# [Supplied passage]
══════

Ti Lung, the nominal star of Part one, was a former kung fu superstar for the Shaw Brothers studio who had fallen on rough times; in Part II he is, perhaps in homage, the one wielding the sword to chop down his enemies. Ti and Woo had worked together at Shaws, where Woo learned his craft as assistant director under Chang Cheh, a prolific maker of period martial arts films concerned largely with honor, vengeance, and male bonding--with huge dollops of violence and slow-motion ballets of choreographed mayhem. A BETTER TOMORROW was engineered as a comeback for Ti, and for Woo as well, who had followed several martial arts features in the 1970s with a series of successful comedies and found himself typecast as a comedy director, unable to get financing for the kind of thrillers that interested him. A BETTER TOMORROW was based on the popular film THE STORY OF A DISCHARGED PRISONER (1967) by maverick Hong Kong writer-director Lung Kong. (The films share the same Chinese title, "Yingxiong Bense," literally, "The Essence of Heroes.") Woo followed the original plot closely, his major innovation being the addition of a loyal buddy for the hero. Against the wishes of distributors who wanted a more dependable box-office name, he cast as Mark Lee a former TV actor with a string of unsuccessful films to his credit. Chow Yun-Fat became an overnight idol as a result, his wardrobe of long overcoat and sunglasses an instant (and anomalous) fashion trend in steamy Hong Kong. Unfortunately, Mark died in a hail of bullets in the first film, but is figuratively resurrected here as his identical (in every way) brother, who goes so far as to wear Mark's tattered coat for the climax, hanging hand grenades from the bullet holes. A BETTER TOMORROW II milks the idolatry for humor, with Ken's restaurant flunkies dressing in imitation of Ken's slain brother and struggling to act supercool. Chow Yun-Fat rode the tide of success relentlessly, starring in nearly a dozen films each in 1986 and 1987. For A BETTER TOMORROW II he suffered a wrenched back and was singed by an explosion set off by an over-exuberant Woo. (SUPERCOP director Stanley Tong, then still a stuntman, was also put through the ringer by Woo on the film.)

══════

Answer these questions using the passage on the A Better Tomorrow films.
1. Under whom did Woo work as assistant director at Shaws?
2. Which earlier film was A Better Tomorrow based on?
3. What injuries did Chow Yun-Fat suffer while making A Better Tomorrow II?

# [The data]
══════

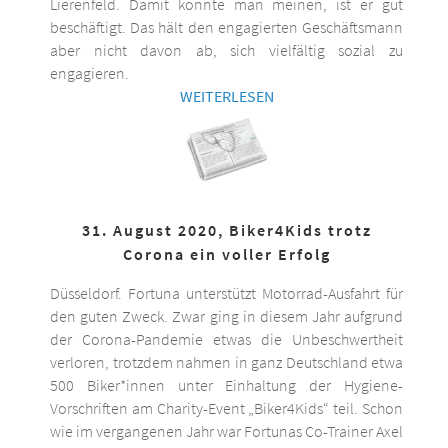
Lierenfeld. Damit könnte man meinen, ist er gut
beschäftigt. Das hält den engagierten Geschäftsmann
aber nicht davon ab, sich vielfältig sozial zu
engagieren.
WEITERLESEN
31. August 2020, Biker4Kids trotz
Corona ein voller Erfolg
Düsseldorf. Fortuna unterstützt Motorrad-Ausfahrt für
den guten Zweck. Zwar ging in diesem Jahr aufgrund
der Corona-Pandemie etwas die Unbeschwertheit
verloren, trotzdem nahmen in ganz Deutschland etwa
500 Biker*innen unter Einhaltung der Hygiene-
Vorschriften am Charity-Event „Biker4Kids“ teil. Schon
wie im vergangenen Jahr war Fortunas Co-Trainer Axel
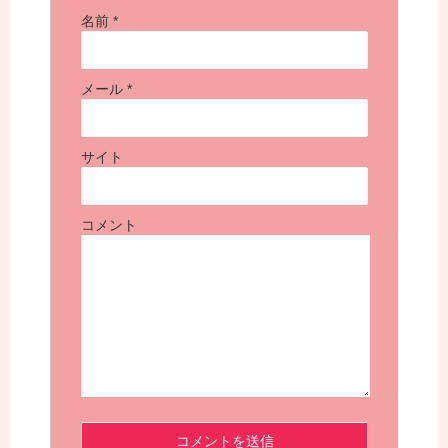
名前
*
メール
*
サイト
コメント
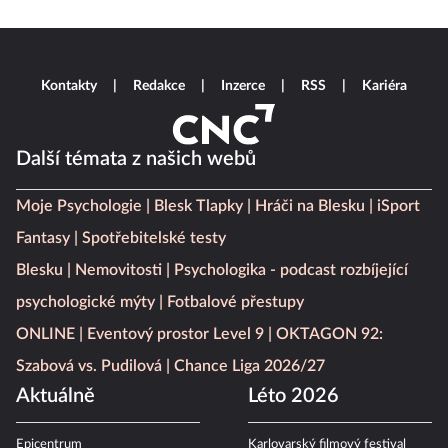
Kontakty
Redakce
Inzerce
RSS
Kariéra
Další témata z našich webů
Moje Psychologie
Blesk Tlapky
Hráči na Blesku
iSport
Fantasy
Spotřebitelské testy
Blesku
Nemovitosti
Psychologika - podcast rozbíjející
psychologické mýty
Fotbalové přestupy
ONLINE
Eventový prostor Level 9
OKTAGON 92:
Szabová vs. Pudilová
Chance Liga 2026/27
Aktuálně
Léto 2026
Epicentrum
Karlovarský filmový festival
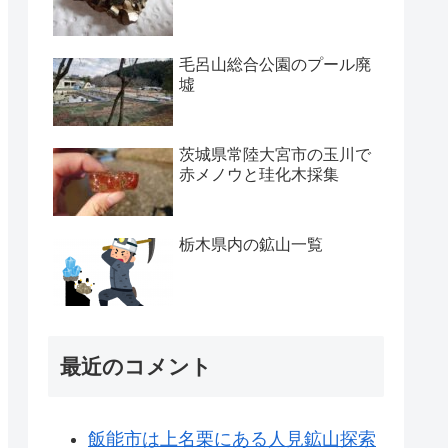
毛呂山総合公園のプール廃
墟
茨城県常陸大宮市の玉川で
赤メノウと珪化木採集
栃木県内の鉱山一覧
最近のコメント
飯能市は上名栗にある人見鉱山探索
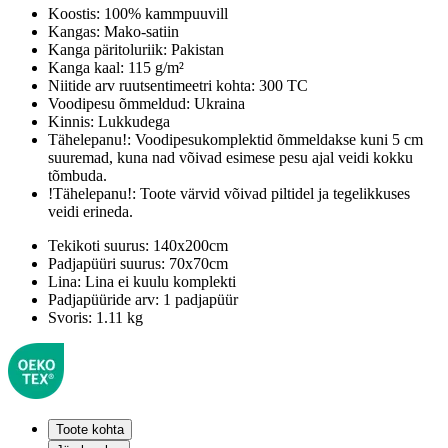
Koostis:
100% kammpuuvill
Kangas:
Mako-satiin
Kanga päritoluriik:
Pakistan
Kanga kaal:
115 g/m²
Niitide arv ruutsentimeetri kohta:
300 TC
Voodipesu õmmeldud:
Ukraina
Kinnis:
Lukkudega
Tähelepanu!:
Voodipesukomplektid õmmeldakse kuni 5 cm
suuremad, kuna nad võivad esimese pesu ajal veidi kokku
tõmbuda.
!Tähelepanu!:
Toote värvid võivad piltidel ja tegelikkuses
veidi erineda.
Tekikoti suurus:
140x200cm
Padjapüüri suurus:
70x70cm
Lina:
Lina ei kuulu komplekti
Padjapüüride arv:
1 padjapüür
Svoris:
1.11 kg
Toote kohta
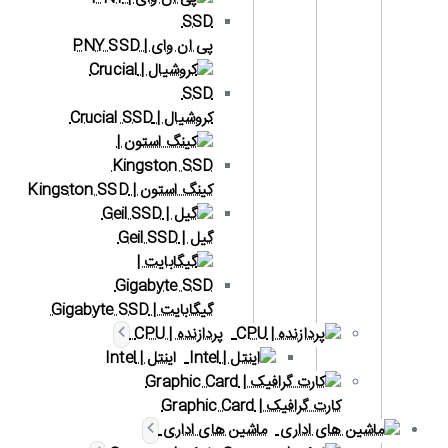
پی ان وای | PNY SSD
کروشیال | Crucial SSD
کینگ استون | Kingston SSD
گیل | Geil SSD
گیگابایت | Gigabyte SSD
پردازنده | CPU
اینتل | Intel
کارت گرافیک | Graphic Card
ماشین های اداری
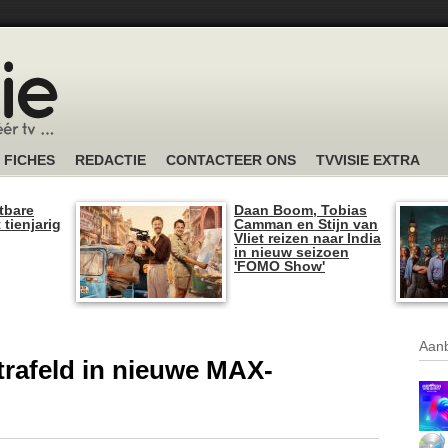
FICHES
REDACTIE
CONTACTEER ONS
TVVISIE EXTRA
tbare
Daan Boom, Tobias
 tienjarig
Camman en Stijn van
Vliet reizen naar India
in nieuw seizoen
'FOMO Show'
Aanb
rafeld in nieuwe MAX-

══════

# [Your solution]
1. Chang Cheh.
2. The Story of a Discharged Prisoner (1967), by Lung Kong.
3. He wrenched his back and was singed by an explosion set off by Woo.